BACKGROUND: Determining the likelihood of mumps in patients with parotitis can be difficult due to poor sensitivity of serologic testing to rule-out the diagnosis in persons previously vaccinated; public health resources may be invested to an equal extent in patients with parotitis eventually classified as “suspect” to those classified as “confirmed”. In addition to clinical presentation, other information, including travel history, epidemiologic linkage to a cluster or lab-confirmed case, number of doses of mumps-containing vaccine, a history of prior mumps disease, and virologic testing results from commercial laboratories can be used to help determine the resources needed to investigate reports of parotitis. The objective of this project was to determine clinical and epidemiologic factors associated with confirmed cases to better target public health laboratory resources to patients at highest risk for mumps.
METHODS: Clinical, epidemiologic, and laboratory data on patients reported with mumps during January 2008 through September 2013 were compiled from Washington State Department of Health line lists and current notifiable conditions database. Previously assigned case classifications were cross tabulated by exposure risks and laboratory testing to assess accuracy of classification, using the 2010 CSTE case definition for consistency. Bivariate logistic regression was used to determine factors associated with confirmed vs. suspect case classification.

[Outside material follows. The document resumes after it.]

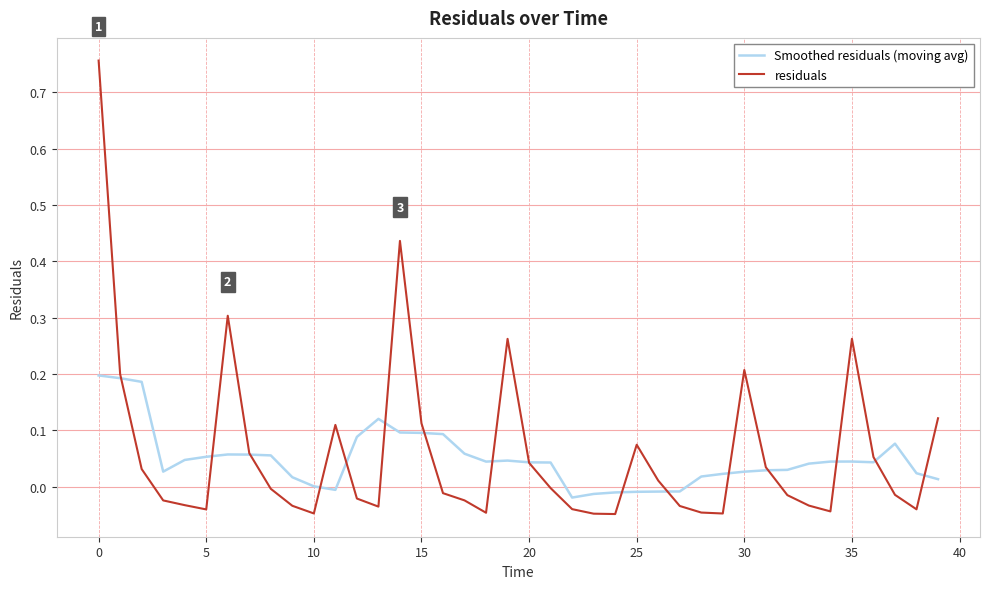

List the series in order of their peak value, highest first.

residuals, Smoothed residuals (moving avg)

RESULTS: This analysis included 33 “confirmed” cases, 3 “probable” cases, 154 “suspect” cases, and 36 cases where an alternate etiology was found. All cases except one confirmed case were determined to be correctly classified. All confirmed cases of mumps disease and 139 (90%) suspect cases had known parotitis. Fifteen (45%) confirmed cases and only one (<1%) suspect case were epi-linked to someone with similar symptoms. Compared to suspect cases, confirmed cases were less likely to have received two or more mumps-containing vaccines (OR=0.05, P-value=0.0001), and more likely to have traveled (OR=4.91, P-value=0.0003). No significant differences were seen by age (OR=1.01, P-value=0.14), sex (OR=0.70, P-value=0.36), or self-report of prior mumps disease (OR=1.62, P-value=0.50).

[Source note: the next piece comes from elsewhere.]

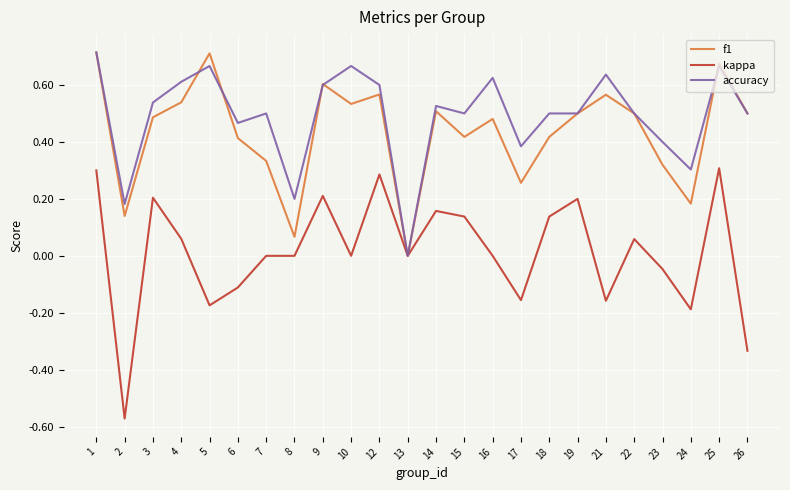

The value of f1 at 14 is 0.5. True or false?

True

CONCLUSIONS: Based on findings from this analysis, patients with parotitis and a history of travel, epi-linkage, or receipt of less than two mumps-containing vaccines should be targeted for immediate public health interventions. Given the limited sensitivity of available mumps laboratory tests, these findings emphasize the importance of considering the vaccination status, travel history, and any epidemiologic linkage, when allocating public health resources to investigation of a report of possible mumps.